Erdoğan’ın Erivan’la normalleşmeyi Azerbaycan-Ermenistan barışına ve Bakü’nün rızasına bağlaması çözümün önünü açmıyor. Esnek bir pozisyon Aliyev’i makul, Paşinyan’ı daha cesur olmaya teşvik edebilir.

  • Haber
  • |
  • Basın derleme
  • |
  • 14 Ekim 2022
  • 10:30

Prag’daki Avrupa Siyasi Topluluğu zirvesi sırasında Türkiye ile Ermenistan arasında 13 yıl sonra ilk kez liderler düzeyinde bir görüşmenin olması ilişkilerde normalleşme gündemini kızıştırdı. Yine Prag’da Avrupa Birliği’nin Azerbaycan ve Ermenistan liderleriyle masaya oturup sınırlarda sivil misyon önerisini kabul ettirmesi de beklentileri artırdı. 

30 yılda kemikleşen soruna çözüm üretmek zor olsa da 2020’de Ermenistan’ın kaybettiği savaşın getirdiği zorlayıcı koşullar statükoyu sürdürmenin bedelini ağırlaştırıyor. 

6 Ekim’de Cumhurbaşkanı Recep Tayyip Erdoğan, Ermenistan Başbakanı Nikol Paşinyan ve Azerbaycan Cumhurbaşkanı İlham Aliyev’le küçük bir masa etrafında serbest muhabbetten sonra Ermeni liderle baş başa görüştü. Son üst düzey görüşmeler 2008-2009’da futbol diplomasisi çerçevesinde olmuştu. Normalleşme protokolleri parlamentodan geçirilmeyince bahar kısa sürmüştü. 

Görüşmenin olumlu geçtiğini not eden Erdoğan, Bakü-Erivan arasında anlaşma olduğunda Türkiye’nin anında kara, hava ve demiryollarını açabileceğini vurguladı. Daha önce kapıların açılması, Ermenistan’ın işgali bitirmesi şartına bağlanmıştı. 2020’de Ermenistan’ın işgal altındaki topraklardan çekilmesiyle bu şart düştü. Savaş sonrası koşulları güncelleyen Erdoğan, şimdi Erivan-Bakü arasında nihai anlaşmanın sağlanması ve ulaşım hatlarının açılması gerektiğini vurguluyor. Erdoğan özellikle Türkiye’yi Orta Asya’ya kestirmeden bağlayacak Azerbaycan-Nahçıvan arasındaki Zengezur koridoruyla ilgileniyor. 
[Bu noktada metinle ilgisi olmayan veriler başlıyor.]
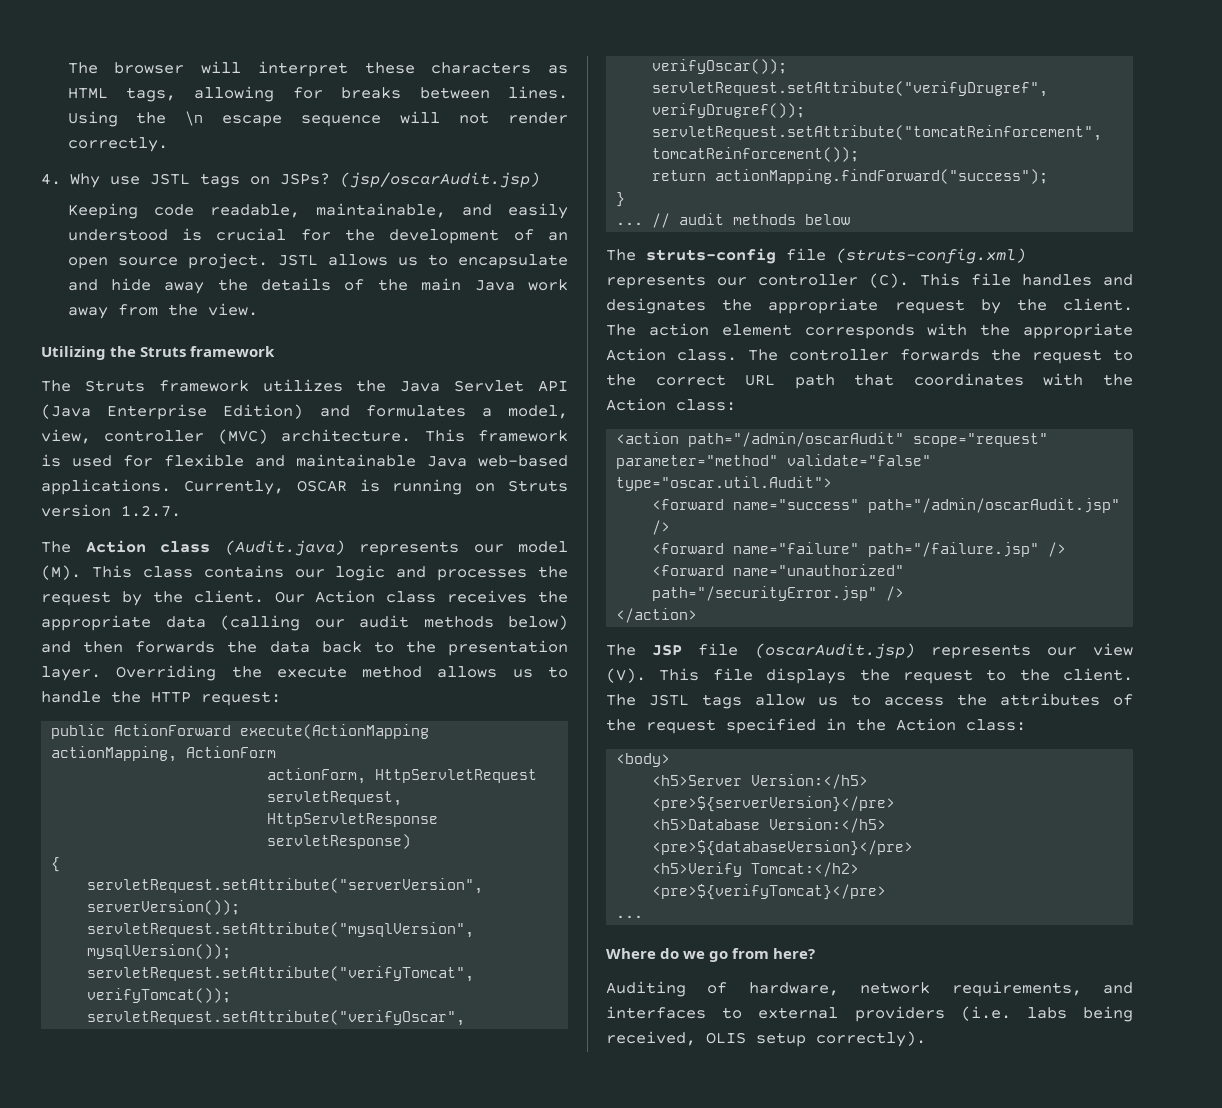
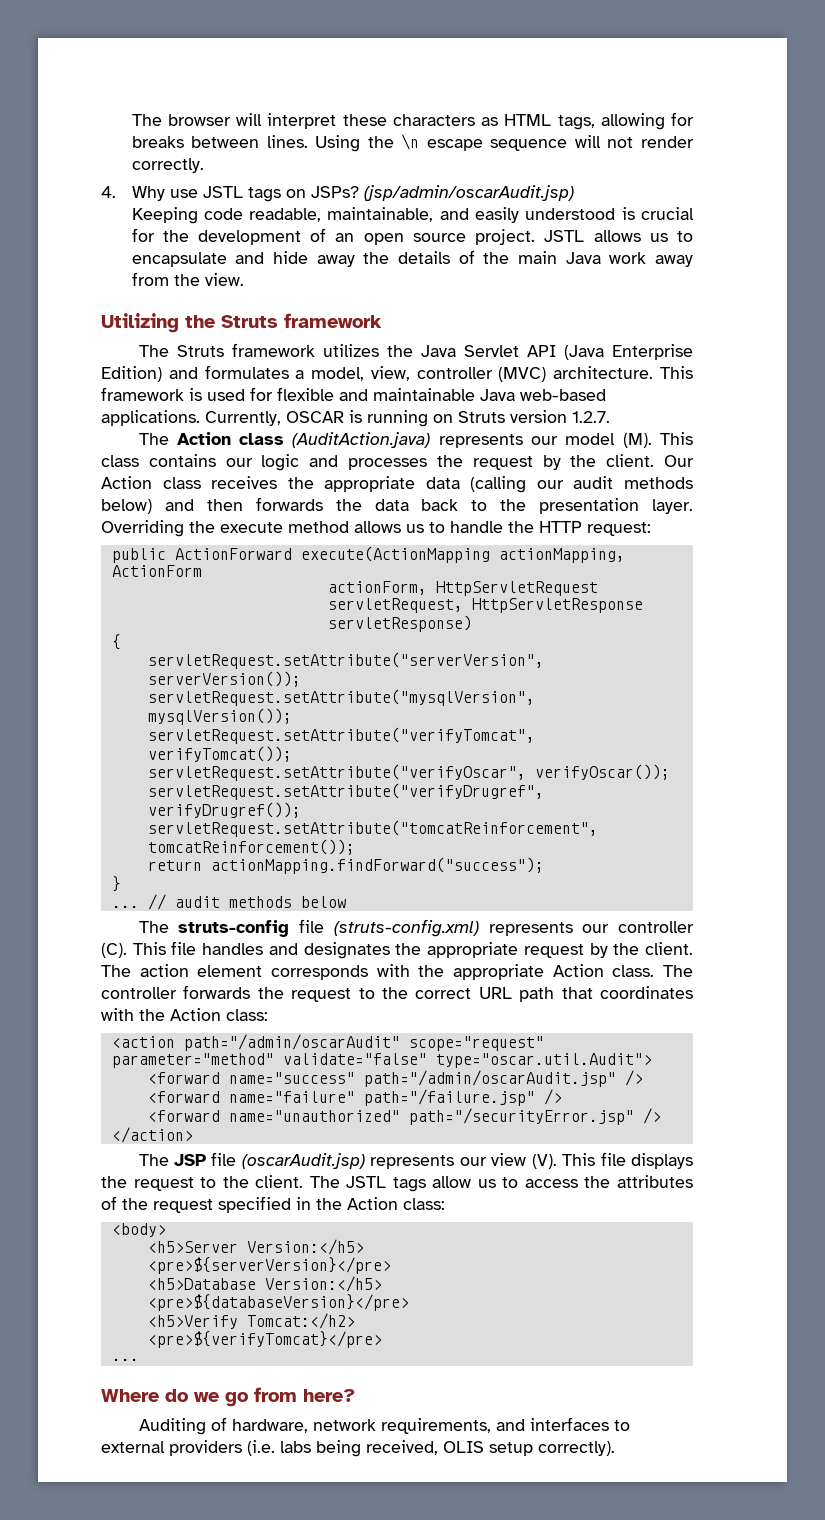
[339,172,540,188] (jsp/oscarAudit.jsp) -> [363,185,574,201] (jsp/admin/oscarAudit.jsp)
[224,540,345,556] (Audit.java) -> [292,432,431,448] (AuditAction.java)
Erdoğan’a göre Paşinyan görüşmede bazı taleplerde bulundu. Bunlar dışişleri bakanları ve özel temsilciler arasındaki görüşmelerde ele alınıp çıkan sonuca göre adımlar atılacak. Türk ve Ermeni özel temsilciler Serdar Kılıç ile Ruben Rubenyan ocaktan bu yana dört kez görüştü. Beşinci toplantı 13 Eylül’deki çatışmalar yüzünden yapılamadı.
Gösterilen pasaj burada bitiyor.